--- Provided data Enclosed Below ---

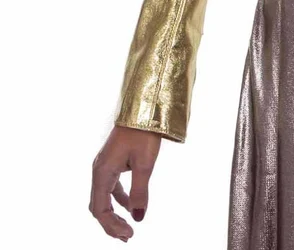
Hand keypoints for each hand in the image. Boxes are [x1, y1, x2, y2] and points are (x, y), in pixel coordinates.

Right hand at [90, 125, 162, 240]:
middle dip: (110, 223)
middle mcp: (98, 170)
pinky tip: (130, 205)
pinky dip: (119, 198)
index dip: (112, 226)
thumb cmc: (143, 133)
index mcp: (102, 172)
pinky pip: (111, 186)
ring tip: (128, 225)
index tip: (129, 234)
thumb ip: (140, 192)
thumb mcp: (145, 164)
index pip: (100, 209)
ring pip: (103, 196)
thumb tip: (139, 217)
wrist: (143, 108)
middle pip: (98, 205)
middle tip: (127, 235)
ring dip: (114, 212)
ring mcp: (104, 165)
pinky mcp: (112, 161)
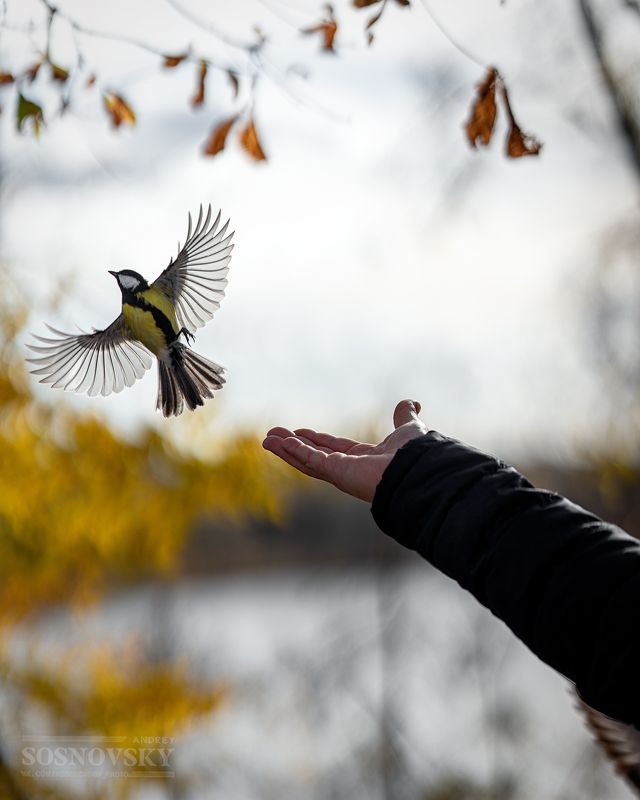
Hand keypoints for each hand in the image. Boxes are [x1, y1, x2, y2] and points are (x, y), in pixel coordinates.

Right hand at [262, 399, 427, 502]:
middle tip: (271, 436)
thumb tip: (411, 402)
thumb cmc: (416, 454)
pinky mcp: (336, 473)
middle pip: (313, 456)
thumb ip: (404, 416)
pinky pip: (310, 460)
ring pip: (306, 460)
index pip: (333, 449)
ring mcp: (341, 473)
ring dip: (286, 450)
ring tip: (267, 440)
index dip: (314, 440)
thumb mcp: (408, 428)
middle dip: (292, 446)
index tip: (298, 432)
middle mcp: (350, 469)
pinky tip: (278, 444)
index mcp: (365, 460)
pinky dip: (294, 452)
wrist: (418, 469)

--- End of Enclosed Provided data ---
--- Provided data Enclosed Below ---

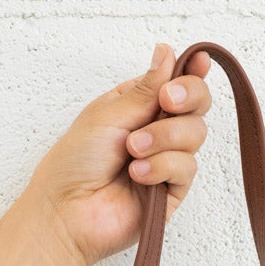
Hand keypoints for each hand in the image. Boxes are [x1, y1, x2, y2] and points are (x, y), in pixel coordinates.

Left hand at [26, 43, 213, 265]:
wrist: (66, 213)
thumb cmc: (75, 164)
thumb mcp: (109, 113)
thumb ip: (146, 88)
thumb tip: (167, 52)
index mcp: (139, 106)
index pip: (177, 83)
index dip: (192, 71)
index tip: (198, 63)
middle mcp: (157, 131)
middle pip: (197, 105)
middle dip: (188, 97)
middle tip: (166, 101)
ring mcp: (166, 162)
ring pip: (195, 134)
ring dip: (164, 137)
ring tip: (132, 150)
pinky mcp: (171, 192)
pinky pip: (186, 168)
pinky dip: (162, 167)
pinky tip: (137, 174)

--- End of Enclosed Provided data ---
--- Provided data Enclosed Below ---

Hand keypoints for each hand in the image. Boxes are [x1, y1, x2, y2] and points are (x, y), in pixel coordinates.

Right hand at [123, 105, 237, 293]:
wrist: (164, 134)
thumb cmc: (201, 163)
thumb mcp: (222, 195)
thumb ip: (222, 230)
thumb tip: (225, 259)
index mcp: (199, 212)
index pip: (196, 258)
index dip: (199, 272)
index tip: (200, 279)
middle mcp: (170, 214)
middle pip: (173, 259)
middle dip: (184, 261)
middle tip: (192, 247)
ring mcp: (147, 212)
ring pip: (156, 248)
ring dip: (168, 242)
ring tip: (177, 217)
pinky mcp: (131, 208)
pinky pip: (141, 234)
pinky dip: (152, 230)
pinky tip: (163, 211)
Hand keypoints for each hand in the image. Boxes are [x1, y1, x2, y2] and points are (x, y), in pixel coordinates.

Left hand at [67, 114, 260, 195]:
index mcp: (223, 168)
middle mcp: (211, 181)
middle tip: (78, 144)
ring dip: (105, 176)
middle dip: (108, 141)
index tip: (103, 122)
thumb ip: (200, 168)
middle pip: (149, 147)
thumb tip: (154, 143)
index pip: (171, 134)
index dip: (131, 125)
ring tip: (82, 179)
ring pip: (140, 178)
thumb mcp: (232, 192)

--- End of Enclosed Provided data ---

> Exercise details: Reproduce the entries above exactly, but only the lines between the line holding "ring tip: (177, 217)" and the line holding "thumb mcp: (232, 192)", inclusive.

> Reply:
ring tip: (177, 217)
pinky mcp: (131, 208)
pinky pip: (141, 234)
pinky dip: (152, 230)
pinky tip: (163, 211)
Hand keypoints for each hand in the image. Boxes are [x1, y1, x2, y2] and points are (x, y), in pixel coordinates.

Left hand at [67, 114, 260, 195]:
index mcp: (223, 168)
middle mcp: (211, 181)
middle tip: (78, 144)
ring dip: (105, 176)
middle dip: (108, 141)
index tip: (103, 122)
thumb ip: (200, 168)
middle pip: (149, 147)
thumb tip: (154, 143)
index pip: (171, 134)
index dip: (131, 125)
ring tip: (82, 179)
ring pip: (140, 178)
thumb mcp: (232, 192)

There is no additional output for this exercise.